Dan kekonyolan masih belum berakhir, di sini (UPI) kita harus menyimpan tas kita ke loker yang sudah disediakan sendiri sedangkan kami biasanya kalau di supermarket hanya tinggal menyerahkan tas kemudian mendapatkan kartu.
Si penjaga berseloroh yang lebih terkesan menyindir, sangat menyebalkan. Kemudian kami langsung menuju ruang Thesis yang berada lurus dari tempat awal kami masuk.
Di sana ada papan penunjuk arah yang membantu kami menuju TKP. Ruangan yang lumayan luas dengan rak-rak kecil berisikan buku skripsi, thesis, disertasi, artikel, jurnal, dan lain sebagainya yang tebalnya sebesar betisku.
Awalnya kami mencari satu persatu judul buku yang kami perlukan, sebuah kenaifan yang nista. Sampai akhirnya ada seorang ibu dengan lingkaran kecil putih di atas kepalanya memberi kami petunjuk.
Jadi, di dekat pintu awal kami masuk ke ruang thesis, berderet 3 buah computer yang bisa digunakan untuk mencari thesis, jadi kami tidak perlu berjongkok dan berpusing-pusing ria mencari buku yang kami butuhkan.
Kami hanya perlu membuka website dari UPI kemudian meng-entry nama pengarang dan judul buku yang kita perlukan.
Ketika buku yang kita butuhkan sudah kita temukan, kita tinggal hanya mengklik all of detail yang berada di paling kanan baris tersebut.
Nanti akan keluar tentang biodata si pengarang dan bagian-bagian dari thesisnya.
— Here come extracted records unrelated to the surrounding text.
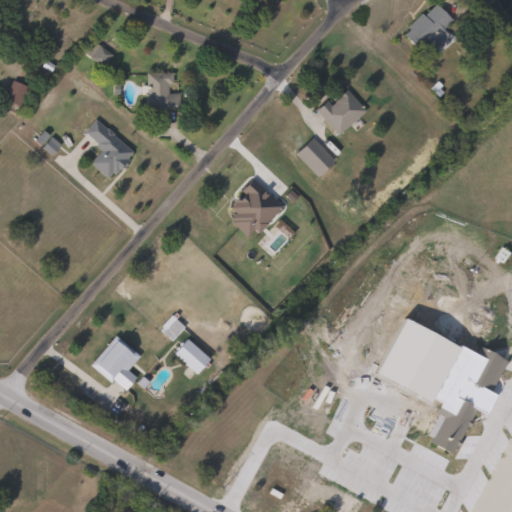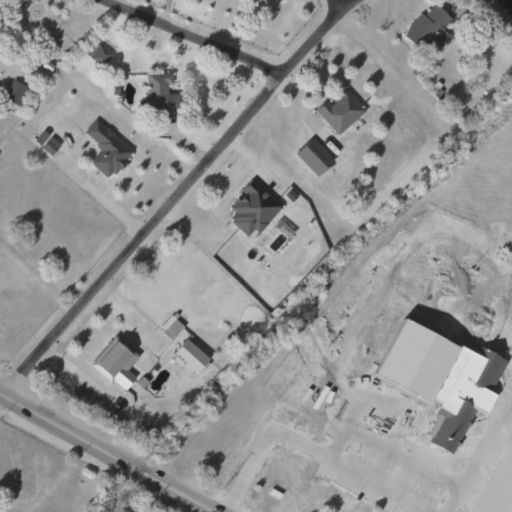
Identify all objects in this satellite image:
road: (341, 4)
building: (426, 28)
building: (427, 28)
road: (196, 36)
building: (96, 54)
building: (96, 55)
building: (158, 91)
building: (13, 92)
building: (158, 92)
building: (15, 93)
building: (338, 111)
building: (339, 112)
building: (104, 149)
building: (105, 149)
building: (312, 156)
building: (313, 157)
road: (98, 195)
road: (176, 195)
building: (186, 356)
building: (190, 356)
building: (112, 362)
building: (115, 363)
road: (1, 394)
building: (461, 402)
building: (460, 403)
road: (305, 448)
road: (386, 450)
road: (108, 451)
road: (479, 452)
Tapi sayangnya sebelum sempat kami mengcopy data, ada seorang lelaki paruh baya yang menghampiri kami untuk mengingatkan bahwa waktu kunjungan sudah habis.
Kami memang datang terlalu sore. Pada Senin-Kamis perpustakaan dibuka pukul 08.00 sampai 16.00 tapi pelayanan berakhir pukul 15.30. kecuali hari Jumat ada break shalat Jumat dari pukul 11.00-14.00 dan untuk hari Sabtu hanya sampai pukul 14.00.
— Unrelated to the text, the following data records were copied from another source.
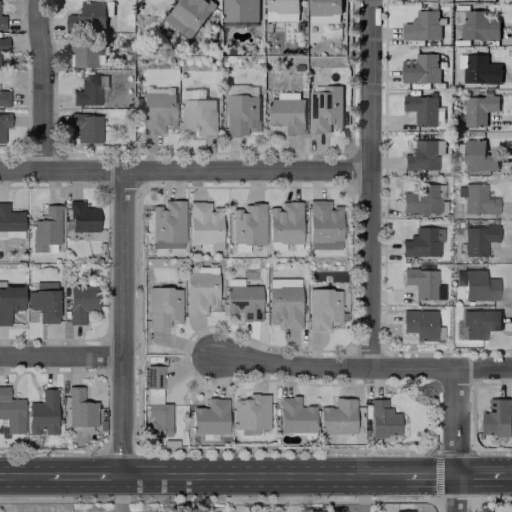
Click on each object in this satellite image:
building: (324, 7)
building: (239, 10)
building: (282, 10)
building: (188, 15)
building: (87, 17)
building: (323, 19)
building: (1, 22)
building: (423, 26)
building: (479, 28)
building: (3, 44)
building: (86, 50)
building: (420, 68)
building: (480, 69)
road: (44, 84)
building: (88, 89)
building: (191, 94)
building: (4, 97)
building: (324, 109)
building: (423, 109)
building: (478, 109)
building: (157, 112)
building: (287, 113)
building: (240, 114)
building: (197, 116)
building: (3, 124)
building: (86, 127)
building: (423, 154)
building: (477, 157)
road: (186, 170)
road: (373, 183)
building: (422, 199)
building: (478, 199)
building: (82, 217)
building: (10, 222)
building: (284, 222)
building: (202, 223)
building: (167, 224)
building: (247, 224)
building: (322, 225)
building: (45, 230)
building: (478, 239)
building: (422, 242)
building: (204, 270)
building: (423, 283)
building: (479, 286)
building: (199, 292)
building: (44, 300)
building: (9, 301)
building: (243, 301)
building: (81, 302)
building: (163, 306)
building: (284, 306)
building: (323, 308)
road: (125, 322)
building: (479, 323)
building: (421, 324)
road: (62, 354)
road: (362, 367)
building: (152, 377)
building: (79, 408)
building: (11, 412)
building: (250, 412)
building: (43, 413)
building: (294, 415)
building: (337, 416)
building: (210, 417)
building: (497, 418)
building: (158, 419)
building: (382, 420)
road: (453, 438)
road: (21, 475)
road: (82, 475)
road: (261, 475)
road: (426, 475)
road: (478, 475)
road: (507, 475)
building: (484, 509)
building: (310, 511)
building: (402, 511)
Di perpustakaan ini juga ada sebuah tempat print yang sepertinya memang khusus disediakan untuk mengantisipasi pengunjung baik internal maupun eksternal warga UPI.
Karena ada peraturan yang tidak membolehkan pembaca meminjam buku thesis tersebut, disamping sebagai dana usaha juga mungkin.
Kami pun bergegas meninggalkan perpustakaan tersebut. Di depan 2nd gate sudah mengantri banyak angkot yang dengan setia menanti penumpang.
Kami naik angkot seperti semula yang berwarna krem. Dan ternyata kami pulang di waktu jam pulang, jalanan sangat macet dan sesak.
Kami diajak muter-muter mengelilingi kota Bandung, alur angkot yang rumit membuat bemper belakangku yang sekseh menjadi sedikit luntur keseksehannya.
Entah di jalan apa daerah sekitar tempat yang biasa dipakai car free day kami turun, harganya jadi Rp 3.000,- hhhhh, padahal bukan mau kami menempuh jalan yang begitu panjang.
Alhamdulillah di sana sudah ada angkot jurusan St. Hall – Gunung Batu dan masih dengan ongkos yang sama Rp 2.000,-
Kami sampai di terminal gunung batu. Mba woro mentraktirku makan soto, padahal sudah tidak ada stok makanan di perutku setelah tadi siang aku makan sayur.
Tapi karena tidak enak hati menolak, maka aku pun meluluskan niat baiknya. Kami makan soto sapi seharga Rp 7.000,- dan komposisinya terasa aneh, daging sapi, bihun, dan ada potongan putih besar yang lebih mirip bawang aku lupa namanya.
Kesimpulan hari ini adalah: aku tidak suka soto selain soto yang ada di Gandu, Majalengka.